**RECORD EXCERPTS:**

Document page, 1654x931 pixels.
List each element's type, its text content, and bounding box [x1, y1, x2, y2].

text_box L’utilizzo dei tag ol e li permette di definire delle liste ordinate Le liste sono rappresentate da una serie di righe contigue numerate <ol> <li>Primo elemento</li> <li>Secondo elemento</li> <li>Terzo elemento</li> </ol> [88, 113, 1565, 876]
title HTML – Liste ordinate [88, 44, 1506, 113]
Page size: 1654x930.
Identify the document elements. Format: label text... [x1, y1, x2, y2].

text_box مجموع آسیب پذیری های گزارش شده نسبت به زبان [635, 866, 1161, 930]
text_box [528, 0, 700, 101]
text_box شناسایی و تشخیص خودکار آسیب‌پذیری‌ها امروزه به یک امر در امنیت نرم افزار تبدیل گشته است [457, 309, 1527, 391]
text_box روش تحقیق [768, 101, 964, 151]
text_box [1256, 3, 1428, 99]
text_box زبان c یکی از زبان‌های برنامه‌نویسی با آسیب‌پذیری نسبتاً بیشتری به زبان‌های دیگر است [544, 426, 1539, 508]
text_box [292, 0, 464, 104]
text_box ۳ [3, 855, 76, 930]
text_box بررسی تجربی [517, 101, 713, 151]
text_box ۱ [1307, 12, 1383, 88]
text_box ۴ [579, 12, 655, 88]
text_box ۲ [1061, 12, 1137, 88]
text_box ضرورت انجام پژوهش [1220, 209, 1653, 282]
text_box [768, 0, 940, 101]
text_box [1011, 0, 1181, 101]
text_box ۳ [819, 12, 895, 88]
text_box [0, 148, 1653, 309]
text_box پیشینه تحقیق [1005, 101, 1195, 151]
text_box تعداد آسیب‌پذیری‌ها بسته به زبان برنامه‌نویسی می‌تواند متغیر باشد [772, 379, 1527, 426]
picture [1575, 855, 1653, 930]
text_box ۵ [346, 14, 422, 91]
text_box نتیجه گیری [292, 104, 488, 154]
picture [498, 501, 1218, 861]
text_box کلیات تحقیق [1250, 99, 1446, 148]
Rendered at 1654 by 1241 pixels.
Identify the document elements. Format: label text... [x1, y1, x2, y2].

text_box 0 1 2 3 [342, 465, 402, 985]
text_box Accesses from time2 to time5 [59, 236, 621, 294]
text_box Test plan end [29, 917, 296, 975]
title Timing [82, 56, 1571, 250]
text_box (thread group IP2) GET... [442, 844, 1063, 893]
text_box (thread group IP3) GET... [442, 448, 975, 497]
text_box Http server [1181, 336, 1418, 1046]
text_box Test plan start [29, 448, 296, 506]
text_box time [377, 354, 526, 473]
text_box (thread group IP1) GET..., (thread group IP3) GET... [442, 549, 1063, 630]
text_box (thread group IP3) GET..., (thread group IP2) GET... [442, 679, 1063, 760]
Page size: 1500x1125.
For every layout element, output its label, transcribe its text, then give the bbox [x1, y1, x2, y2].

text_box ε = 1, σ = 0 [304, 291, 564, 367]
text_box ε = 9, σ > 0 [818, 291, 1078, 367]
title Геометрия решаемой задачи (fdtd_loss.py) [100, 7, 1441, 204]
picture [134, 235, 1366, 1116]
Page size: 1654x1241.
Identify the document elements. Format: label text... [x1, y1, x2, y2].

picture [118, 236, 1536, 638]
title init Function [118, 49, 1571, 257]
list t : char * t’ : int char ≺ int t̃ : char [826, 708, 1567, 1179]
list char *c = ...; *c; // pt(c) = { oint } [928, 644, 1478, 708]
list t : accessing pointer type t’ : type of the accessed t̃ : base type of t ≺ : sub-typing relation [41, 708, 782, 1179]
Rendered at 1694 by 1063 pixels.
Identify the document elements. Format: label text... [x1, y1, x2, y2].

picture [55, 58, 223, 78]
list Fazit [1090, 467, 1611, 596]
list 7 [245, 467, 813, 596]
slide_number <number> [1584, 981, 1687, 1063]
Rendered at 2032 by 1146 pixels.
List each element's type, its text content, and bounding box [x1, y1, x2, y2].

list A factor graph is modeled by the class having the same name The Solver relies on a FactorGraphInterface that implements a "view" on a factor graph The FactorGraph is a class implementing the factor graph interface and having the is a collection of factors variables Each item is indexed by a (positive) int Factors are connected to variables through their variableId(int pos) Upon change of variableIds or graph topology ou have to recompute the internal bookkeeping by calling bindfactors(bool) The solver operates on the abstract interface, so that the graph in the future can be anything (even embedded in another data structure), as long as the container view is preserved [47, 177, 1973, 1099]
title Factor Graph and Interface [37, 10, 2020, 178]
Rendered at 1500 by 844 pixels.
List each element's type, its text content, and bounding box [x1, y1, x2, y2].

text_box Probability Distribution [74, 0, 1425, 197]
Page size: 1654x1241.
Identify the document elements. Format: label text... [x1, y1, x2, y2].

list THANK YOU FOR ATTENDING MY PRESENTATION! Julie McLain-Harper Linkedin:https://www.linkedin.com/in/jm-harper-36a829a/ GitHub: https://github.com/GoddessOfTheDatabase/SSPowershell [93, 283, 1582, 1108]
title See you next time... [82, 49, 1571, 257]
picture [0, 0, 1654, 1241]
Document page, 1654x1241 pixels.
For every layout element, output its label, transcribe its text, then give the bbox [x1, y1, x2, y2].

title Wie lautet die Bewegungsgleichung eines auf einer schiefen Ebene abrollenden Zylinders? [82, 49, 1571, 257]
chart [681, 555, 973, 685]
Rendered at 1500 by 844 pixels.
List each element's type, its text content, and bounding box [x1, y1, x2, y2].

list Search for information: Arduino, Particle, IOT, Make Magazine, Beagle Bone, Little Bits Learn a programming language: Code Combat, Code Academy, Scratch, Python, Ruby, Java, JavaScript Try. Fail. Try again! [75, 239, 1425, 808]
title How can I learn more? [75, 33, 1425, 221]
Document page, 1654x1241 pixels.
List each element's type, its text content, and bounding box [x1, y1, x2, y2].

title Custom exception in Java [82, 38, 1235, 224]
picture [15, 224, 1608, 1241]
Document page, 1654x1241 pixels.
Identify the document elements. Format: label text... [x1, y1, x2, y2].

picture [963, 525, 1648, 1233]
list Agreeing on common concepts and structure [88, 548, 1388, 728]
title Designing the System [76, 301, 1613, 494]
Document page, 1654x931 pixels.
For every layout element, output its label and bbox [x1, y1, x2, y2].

**OBJECTIVE:** Output every line from all the items above as a JSON list of strings, one string per line, with blank lines left out.

**EXERCISE ANSWER:**
[
  "Document page, 1654x931 pixels.",
  "List each element's type, its text content, and bounding box [x1, y1, x2, y2].",
  "text_box L’utilizzo dei tag ol e li permette di definire delle liste ordinate Le liste sono rappresentate da una serie di righe contigue numerate <ol> <li>Primo elemento</li> <li>Secondo elemento</li> <li>Terzo elemento</li> </ol> [88, 113, 1565, 876]",
  "title HTML – Liste ordinate [88, 44, 1506, 113]",
  "Page size: 1654x930.",
  "Identify the document elements. Format: label text... [x1, y1, x2, y2].",
  "text_box مجموع آسیب پذیری های گزارش شده نسبت به زبان [635, 866, 1161, 930]",
  "text_box [528, 0, 700, 101]",
  "text_box شناسایی و تشخیص خودکار آسیب‌پذیری‌ها امروزه به یک امر در امنیت نرم افزار تبدیل گشته است [457, 309, 1527, 391]",
  "text_box روش تحقیق [768, 101, 964, 151]",
  "text_box [1256, 3, 1428, 99]",
  "text_box زبان c یکی از زبان‌های برنامه‌نویسی با آسیب‌پذیری نسبتاً بیشتری به زبان‌های دیگر است [544, 426, 1539, 508]",
  "text_box [292, 0, 464, 104]",
  "text_box ۳ [3, 855, 76, 930]",
  "text_box بررسی تجربی [517, 101, 713, 151]",
  "text_box ۱ [1307, 12, 1383, 88]",
  "text_box ۴ [579, 12, 655, 88]",
  "text_box ۲ [1061, 12, 1137, 88]",
  "text_box ضرورت انجام پژوهش [1220, 209, 1653, 282]",
  "text_box [768, 0, 940, 101]",
  "text_box [1011, 0, 1181, 101]",
  "text_box ۳ [819, 12, 895, 88]",
  "text_box [0, 148, 1653, 309]",
  "text_box پیشینه تحقیق [1005, 101, 1195, 151]",
  "text_box تعداد آسیب‌پذیری‌ها بسته به زبان برنامه‌نویسی می‌تواند متغیر باشد [772, 379, 1527, 426]",
  "picture [1575, 855, 1653, 930]",
  "text_box ۵ [346, 14, 422, 91]",
  "text_box نتیجه گیری [292, 104, 488, 154]",
  "picture [498, 501, 1218, 861]",
  "text_box کلیات تحقیق [1250, 99, 1446, 148]",
  "Rendered at 1654 by 1241 pixels.",
  "Identify the document elements. Format: label text... [x1, y1, x2, y2].",
  "text_box 0 1 2 3 [342, 465, 402, 985]",
  "text_box Accesses from time2 to time5 [59, 236, 621, 294]",
  "text_box Test plan end [29, 917, 296, 975]",
  "title Timing [82, 56, 1571, 250]",
  "text_box (thread group IP2) GET... [442, 844, 1063, 893]",
  "text_box (thread group IP3) GET... [442, 448, 975, 497]",
  "text_box Http server [1181, 336, 1418, 1046]",
  "text_box Test plan start [29, 448, 296, 506]",
  "text_box time [377, 354, 526, 473]",
  "text_box (thread group IP1) GET..., (thread group IP3) GET... [442, 549, 1063, 630]",
  "text_box (thread group IP3) GET..., (thread group IP2) GET... [442, 679, 1063, 760]",
  "Page size: 1500x1125.",
  "For every layout element, output its label, transcribe its text, then give the bbox [x1, y1, x2, y2].",
  "text_box ε = 1, σ = 0 [304, 291, 564, 367]",
  "text_box ε = 9, σ > 0 [818, 291, 1078, 367]",
  "title Геометрия решаемой задачи (fdtd_loss.py) [100, 7, 1441, 204]",
  "picture [134, 235, 1366, 1116]",
  "Page size: 1654x1241.",
  "Identify the document elements. Format: label text... [x1, y1, x2, y2].",
  "picture [118, 236, 1536, 638]",
  "title init Function [118, 49, 1571, 257]",
  "list t : char * t’ : int char ≺ int t̃ : char [826, 708, 1567, 1179]",
  "list char *c = ...; *c; // pt(c) = { oint } [928, 644, 1478, 708]",
  "list t : accessing pointer type t’ : type of the accessed t̃ : base type of t ≺ : sub-typing relation [41, 708, 782, 1179]",
  "Rendered at 1694 by 1063 pixels.",
  "Identify the document elements. Format: label text... [x1, y1, x2, y2].",
  "picture [55, 58, 223, 78]",
  "list Fazit [1090, 467, 1611, 596]",
  "list 7 [245, 467, 813, 596]",
  "slide_number <number> [1584, 981, 1687, 1063]",
  "Rendered at 2032 by 1146 pixels.",
  "List each element's type, its text content, and bounding box [x1, y1, x2, y2].",
  "list A factor graph is modeled by the class having the same name The Solver relies on a FactorGraphInterface that implements a \"view\" on a factor graph The FactorGraph is a class implementing the factor graph interface and having the is a collection of factors variables Each item is indexed by a (positive) int Factors are connected to variables through their variableId(int pos) Upon change of variableIds or graph topology ou have to recompute the internal bookkeeping by calling bindfactors(bool) The solver operates on the abstract interface, so that the graph in the future can be anything (even embedded in another data structure), as long as the container view is preserved [47, 177, 1973, 1099]",
  "title Factor Graph and Interface [37, 10, 2020, 178]",
  "Rendered at 1500 by 844 pixels.",
  "List each element's type, its text content, and bounding box [x1, y1, x2, y2].",
  "text_box Probability Distribution [74, 0, 1425, 197]",
  "Page size: 1654x1241.",
  "Identify the document elements. Format: label text... [x1, y1, x2, y2].",
  "list THANK YOU FOR ATTENDING MY PRESENTATION! Julie McLain-Harper Linkedin:https://www.linkedin.com/in/jm-harper-36a829a/ GitHub: https://github.com/GoddessOfTheDatabase/SSPowershell [93, 283, 1582, 1108]",
  "title See you next time... [82, 49, 1571, 257]",
  "picture [0, 0, 1654, 1241]",
  "Document page, 1654x1241 pixels.",
  "For every layout element, output its label, transcribe its text, then give the bbox [x1, y1, x2, y2].",
  "title Wie lautet die Bewegungsgleichung eines auf einer schiefen Ebene abrollenden Zylinders? [82, 49, 1571, 257]",
  "chart [681, 555, 973, 685]",
  "Rendered at 1500 by 844 pixels.",
  "List each element's type, its text content, and bounding box [x1, y1, x2, y2].",
  "list Search for information: Arduino, Particle, IOT, Make Magazine, Beagle Bone, Little Bits Learn a programming language: Code Combat, Code Academy, Scratch, Python, Ruby, Java, JavaScript Try. Fail. Try again! [75, 239, 1425, 808]",
  "title How can I learn more? [75, 33, 1425, 221]",
  "Document page, 1654x1241 pixels.",
  "List each element's type, its text content, and bounding box [x1, y1, x2, y2].",
  "title Custom exception in Java [82, 38, 1235, 224]",
  "picture [15, 224, 1608, 1241]",
  "Document page, 1654x1241 pixels.",
  "Identify the document elements. Format: label text... [x1, y1, x2, y2].",
  "picture [963, 525, 1648, 1233]",
  "list Agreeing on common concepts and structure [88, 548, 1388, 728]",
  "title Designing the System [76, 301, 1613, 494]",
  "Document page, 1654x931 pixels.",
  "For every layout element, output its label and bbox [x1, y1, x2, y2]."
]